A short disruption to the power supply in open source repository Github's data centre was behind the outage last week that caused its services to become inoperational for users.
In a post-mortem of the incident, Scott Sanders of GitHub's engineering department said the interruption in power meant just over a quarter of the repository's servers and several network devices rebooted.
He said the front-end load balancers and application servers were unaffected, but couldn't serve up requests as the backend systems werr down.
Initially, GitHub thought it was once again under a large distributed denial of service attack (DDoS) as happened in August last year thanks to an increase in connection attempts, which pointed to a network problem.
As a result, GitHub spent time early on during the incident bringing up its DDoS defences, before it realised no such attack was taking place.
Customers meanwhile were none the wiser as GitHub's ChatOps team communications systems were on the servers that rebooted. This lead to an eight-minute delay before the status.github.com service indicator was set to red, providing users with a notification that the site was down.
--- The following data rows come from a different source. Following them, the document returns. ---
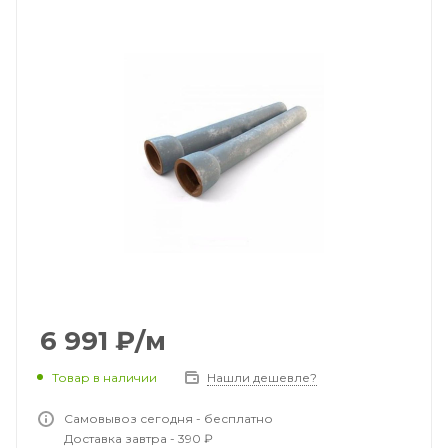
6 991
₽
/м
Товар в наличии
Нашли дешевле?
Самовывоз сегодня - бесплатно
Доставка завтра - 390 ₽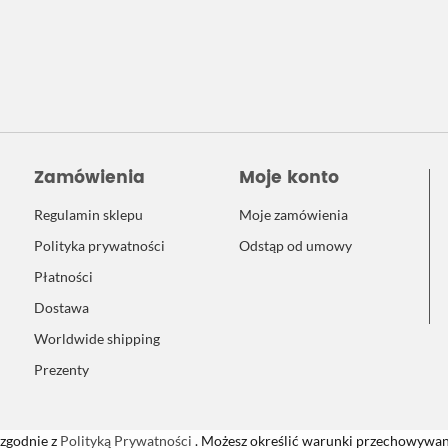
Zamówienia
Moje konto
Regulamin sklepu
Moje zamówienia
Polityka prywatności
Odstąp od umowy
Płatności
Dostawa
Worldwide shipping
Prezenty
 zgodnie z
Polityką Prywatności
. Możesz określić warunki przechowywani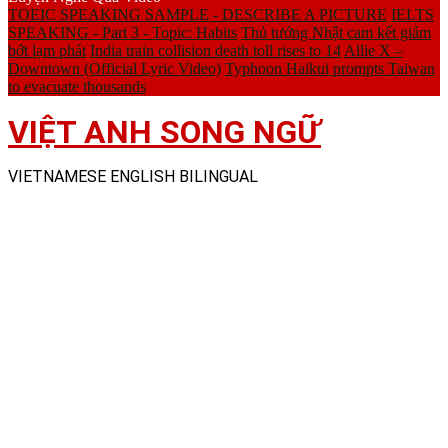
TOEIC SPEAKING SAMPLE - DESCRIBE A PICTURE
IELTS
SPEAKING - Part 3 - Topic: Habits
Thủ tướng Nhật cam kết giảm
bớt lạm phát
India train collision death toll rises to 14
Allie X –
Downtown (Official Lyric Video)
Typhoon Haikui prompts Taiwan
to evacuate thousands
VIỆT ANH SONG NGỮ
VIETNAMESE ENGLISH BILINGUAL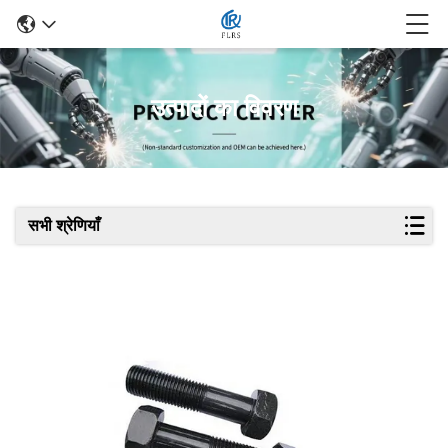
उत्पादों का विवरण
सभी श्रेणियाँ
Several factors conspired to slow down restoration of service for GitHub.
Servers using specific type of hardware, and spanning many racks and rows in the data centre, meant that several members of Github's Redis in-memory data structure cluster were inaccessible.
As GitHub had by mistake added a hard dependency on the Redis cluster being fully available in the boot path of its application code, the programs failed to start.
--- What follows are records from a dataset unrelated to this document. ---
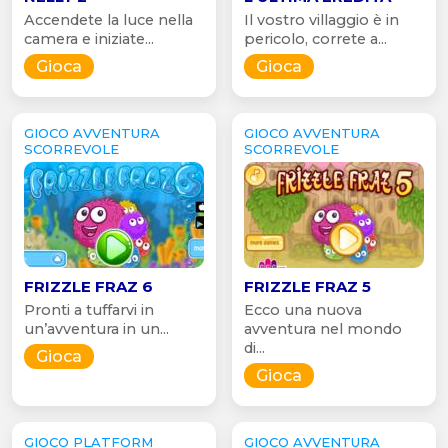
Accendete la luce nella
Il vostro villaggio è in
camera e iniziate...
pericolo, correte a...
Gioca
Gioca
GIOCO AVVENTURA
GIOCO AVVENTURA
SCORREVOLE
SCORREVOLE
FRIZZLE FRAZ 6
FRIZZLE FRAZ 5
Pronti a tuffarvi in
Ecco una nuova
un’avventura in un...
avventura nel mondo
di...
Gioca
Gioca
GIOCO PLATFORM
GIOCO AVVENTURA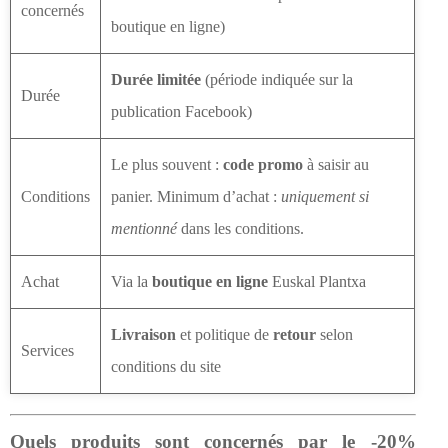
concernés
boutique en ligne)
Durée limitée
(période indiquée sur la
Durée
publication Facebook)
Le plus souvent :
code promo
à saisir au
Conditions
panier. Minimum d’achat :
uniquement si
mentionné
dans les conditions.
Achat
Via la
boutique en ligne
Euskal Plantxa
Livraison
et politique de
retour
selon
Services
conditions du site
Quels produits sont concernés par le -20%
GitHub had to urgently repair the servers that were not booting up so as to restore the Redis clusters to allow the application processes to restart, Sanders said.
"One group of engineers split off to work with the on-site facilities technicians to bring these servers back online by draining the flea power [residual current] to bring them up from a cold state so the disks would be visible," he wrote.
A firmware bug in the servers that rebooted meant they weren't able to see disks after power came back, Sanders said. GitHub will update the servers in question and update its toolset to open tickets for when firmware updates become available.
Sanders said GitHub doesn't believe it is possible to fully prevent large parts of its infrastructure losing power, but the code repository will take steps to ensure the recovery is fast and reliable, and to mitigate the negative impact on users.
Improved cross-team communications "would have shaved minutes off the recovery time" Sanders said, and improving messaging about incidents to users will also be implemented as part of a number of improvements by GitHub to reduce the effect of catastrophic outages.